TMK 593/2 uyarınca, tereke yöneticisi, görevine giren hususlarda miras ortaklığının temsilcisi olup, ortaklık aleyhine açılan davalarda ve yapılan icra takiplerinde ortaklığı temsil eder ve gereken hâllerde ortaklık adına dava açmaya, icra takibinde bulunmaya, davadan feragate, kabule, sulh olmaya ve tahkime yetkilidir. Ancak davaları ve takipleri mirasçılara ihbar eder.

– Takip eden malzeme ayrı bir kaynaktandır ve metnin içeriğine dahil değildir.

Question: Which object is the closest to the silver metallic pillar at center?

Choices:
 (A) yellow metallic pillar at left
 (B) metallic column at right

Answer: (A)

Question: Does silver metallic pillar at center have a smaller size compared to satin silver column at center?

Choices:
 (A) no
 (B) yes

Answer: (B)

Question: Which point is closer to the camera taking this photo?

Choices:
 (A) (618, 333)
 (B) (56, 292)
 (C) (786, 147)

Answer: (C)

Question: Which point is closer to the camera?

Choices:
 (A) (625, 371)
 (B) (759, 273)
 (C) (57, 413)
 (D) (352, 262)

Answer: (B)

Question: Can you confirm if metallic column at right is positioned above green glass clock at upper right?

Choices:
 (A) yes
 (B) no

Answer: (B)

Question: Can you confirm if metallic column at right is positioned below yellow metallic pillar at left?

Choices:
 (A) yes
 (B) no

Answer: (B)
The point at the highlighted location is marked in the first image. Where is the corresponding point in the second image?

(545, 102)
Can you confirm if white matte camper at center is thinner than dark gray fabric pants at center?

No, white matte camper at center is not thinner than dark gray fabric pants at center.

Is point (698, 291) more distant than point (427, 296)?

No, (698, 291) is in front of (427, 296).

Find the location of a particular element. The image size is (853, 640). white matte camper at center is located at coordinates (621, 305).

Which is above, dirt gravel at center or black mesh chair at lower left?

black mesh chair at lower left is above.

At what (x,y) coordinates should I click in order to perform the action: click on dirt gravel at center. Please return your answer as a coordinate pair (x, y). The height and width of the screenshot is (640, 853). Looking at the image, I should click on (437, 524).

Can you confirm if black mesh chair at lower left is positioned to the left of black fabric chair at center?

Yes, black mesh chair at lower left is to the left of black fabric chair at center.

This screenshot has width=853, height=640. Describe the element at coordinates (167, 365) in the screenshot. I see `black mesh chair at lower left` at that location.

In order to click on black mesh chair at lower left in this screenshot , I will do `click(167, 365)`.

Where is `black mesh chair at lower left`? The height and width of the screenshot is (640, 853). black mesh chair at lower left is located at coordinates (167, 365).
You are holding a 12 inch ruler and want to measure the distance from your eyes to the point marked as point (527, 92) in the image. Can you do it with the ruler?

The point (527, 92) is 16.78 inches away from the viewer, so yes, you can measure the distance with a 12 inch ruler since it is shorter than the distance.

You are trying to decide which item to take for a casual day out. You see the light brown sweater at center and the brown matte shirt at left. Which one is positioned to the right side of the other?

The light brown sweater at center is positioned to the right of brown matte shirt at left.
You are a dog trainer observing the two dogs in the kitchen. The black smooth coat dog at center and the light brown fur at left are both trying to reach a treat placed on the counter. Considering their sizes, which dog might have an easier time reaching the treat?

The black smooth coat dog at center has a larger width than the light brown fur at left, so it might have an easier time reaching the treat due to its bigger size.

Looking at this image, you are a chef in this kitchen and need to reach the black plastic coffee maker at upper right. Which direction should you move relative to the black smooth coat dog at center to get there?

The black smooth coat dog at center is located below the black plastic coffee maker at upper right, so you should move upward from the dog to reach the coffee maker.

Resmen idare görevlisi her ne kadar mirasçıların kanuni temsilcisi ise de bu yetki mirasçılar tarafından verilmeyen bir temsil yetkisi olduğundan, tereke mallarını koruma amacıyla sınırlı olarak, mirasçıların talep ve talimatlarıyla bağlı değildir.
TMK 593/3 uyarınca, terekenin resmen yönetilmesinde, sulh hâkimi ile yöneticinin işlemleri konusunda, niteliklerine uygun olduğu ölçüde, vesayete ilişkin hükümler uygulanır. Kanun, görevlinin resmi yönetime ilişkin olarak yaptığı işlemlerden dolayı sorumluluğunu vasinin sorumluluğu gibi TMK 489-494 hükümlerine tabi tutmuştur.
Resmen yönetim bir koruma önlemi olması hasebiyle resmi yöneticinin tasfiye ve mirasın paylaştırılması işlemlerini yapma yetkisi yoktur. Ancak terekenin korunması için zorunlu ise, bir tereke malının satışını yapması veya başka bir malla değiştirmesi hususunda yetkili sayılabilir. TMK 594/4 uyarınca, sulh hâkimi, talep halinde terekeyi yönetmekle görevlendirilen kimseye, terekeden karşılanmak üzere uygun bir ücret ödenmesine karar verir.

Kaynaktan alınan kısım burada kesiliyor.